* [Source records]
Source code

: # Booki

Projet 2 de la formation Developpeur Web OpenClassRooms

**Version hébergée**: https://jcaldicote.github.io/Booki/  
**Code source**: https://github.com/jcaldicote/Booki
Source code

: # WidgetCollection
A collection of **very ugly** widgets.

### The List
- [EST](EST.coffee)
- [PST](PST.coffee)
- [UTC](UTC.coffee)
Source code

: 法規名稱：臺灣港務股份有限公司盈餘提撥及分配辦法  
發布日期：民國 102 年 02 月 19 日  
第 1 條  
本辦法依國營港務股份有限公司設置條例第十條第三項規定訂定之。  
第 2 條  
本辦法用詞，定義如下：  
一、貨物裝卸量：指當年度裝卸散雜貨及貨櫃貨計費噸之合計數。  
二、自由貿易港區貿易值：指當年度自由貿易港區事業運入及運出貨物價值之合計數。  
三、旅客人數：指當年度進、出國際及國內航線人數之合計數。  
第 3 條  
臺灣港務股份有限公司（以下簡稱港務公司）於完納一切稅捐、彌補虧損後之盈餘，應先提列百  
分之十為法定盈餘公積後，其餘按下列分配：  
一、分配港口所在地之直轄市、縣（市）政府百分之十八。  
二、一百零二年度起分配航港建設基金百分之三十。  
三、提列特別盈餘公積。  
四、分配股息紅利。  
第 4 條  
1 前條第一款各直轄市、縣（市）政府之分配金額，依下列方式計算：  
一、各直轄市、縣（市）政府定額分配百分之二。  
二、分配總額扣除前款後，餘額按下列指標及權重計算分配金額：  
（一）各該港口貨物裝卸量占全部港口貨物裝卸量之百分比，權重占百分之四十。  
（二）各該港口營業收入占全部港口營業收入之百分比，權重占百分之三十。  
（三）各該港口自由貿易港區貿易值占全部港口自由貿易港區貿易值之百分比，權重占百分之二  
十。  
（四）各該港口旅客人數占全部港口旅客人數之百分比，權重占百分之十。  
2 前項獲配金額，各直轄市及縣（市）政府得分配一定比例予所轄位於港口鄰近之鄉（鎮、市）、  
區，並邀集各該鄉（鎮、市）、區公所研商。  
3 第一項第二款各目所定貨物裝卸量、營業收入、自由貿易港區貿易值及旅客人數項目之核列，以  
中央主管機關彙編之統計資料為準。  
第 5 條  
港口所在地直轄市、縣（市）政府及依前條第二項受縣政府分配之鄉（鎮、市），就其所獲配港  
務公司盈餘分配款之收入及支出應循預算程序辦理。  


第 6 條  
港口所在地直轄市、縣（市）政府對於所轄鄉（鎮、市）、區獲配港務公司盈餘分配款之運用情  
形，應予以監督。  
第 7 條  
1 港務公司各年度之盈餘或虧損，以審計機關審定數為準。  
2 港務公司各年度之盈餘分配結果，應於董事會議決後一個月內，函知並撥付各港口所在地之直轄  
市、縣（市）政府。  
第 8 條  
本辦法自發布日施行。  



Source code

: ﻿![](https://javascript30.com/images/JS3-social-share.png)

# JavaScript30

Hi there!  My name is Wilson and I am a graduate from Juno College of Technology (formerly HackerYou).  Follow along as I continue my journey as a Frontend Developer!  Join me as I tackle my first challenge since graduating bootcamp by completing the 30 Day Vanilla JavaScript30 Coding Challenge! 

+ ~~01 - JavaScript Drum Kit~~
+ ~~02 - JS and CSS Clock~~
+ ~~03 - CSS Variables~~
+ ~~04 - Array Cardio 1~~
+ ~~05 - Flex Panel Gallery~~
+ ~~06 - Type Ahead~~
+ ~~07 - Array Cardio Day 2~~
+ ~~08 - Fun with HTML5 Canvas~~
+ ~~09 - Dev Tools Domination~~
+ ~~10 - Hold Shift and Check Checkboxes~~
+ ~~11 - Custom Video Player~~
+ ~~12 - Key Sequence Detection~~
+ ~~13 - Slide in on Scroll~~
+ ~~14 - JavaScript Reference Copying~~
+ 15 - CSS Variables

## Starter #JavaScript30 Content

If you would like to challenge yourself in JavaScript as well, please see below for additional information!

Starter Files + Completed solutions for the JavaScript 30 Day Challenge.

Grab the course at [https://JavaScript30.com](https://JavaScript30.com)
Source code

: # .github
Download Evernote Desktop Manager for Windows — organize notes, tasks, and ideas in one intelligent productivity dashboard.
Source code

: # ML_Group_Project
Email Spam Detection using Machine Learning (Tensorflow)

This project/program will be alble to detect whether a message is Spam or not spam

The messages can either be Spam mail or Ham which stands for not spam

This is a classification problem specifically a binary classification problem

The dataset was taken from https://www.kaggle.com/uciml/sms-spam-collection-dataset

* [Job item]
Copy verbatim the lines in the records above, starting with the line containing "If you would" and ending with the line containing "Email Spam Detection", including both of those lines.

* [Written solution]
If you would like to challenge yourself in JavaScript as well, please see below for additional information!

Starter Files + Completed solutions for the JavaScript 30 Day Challenge.

Grab the course at [https://JavaScript30.com](https://JavaScript30.com)
Source code

: # .github
Download Evernote Desktop Manager for Windows — organize notes, tasks, and ideas in one intelligent productivity dashboard.
Source code

: # ML_Group_Project
Email Spam Detection using Machine Learning (Tensorflow)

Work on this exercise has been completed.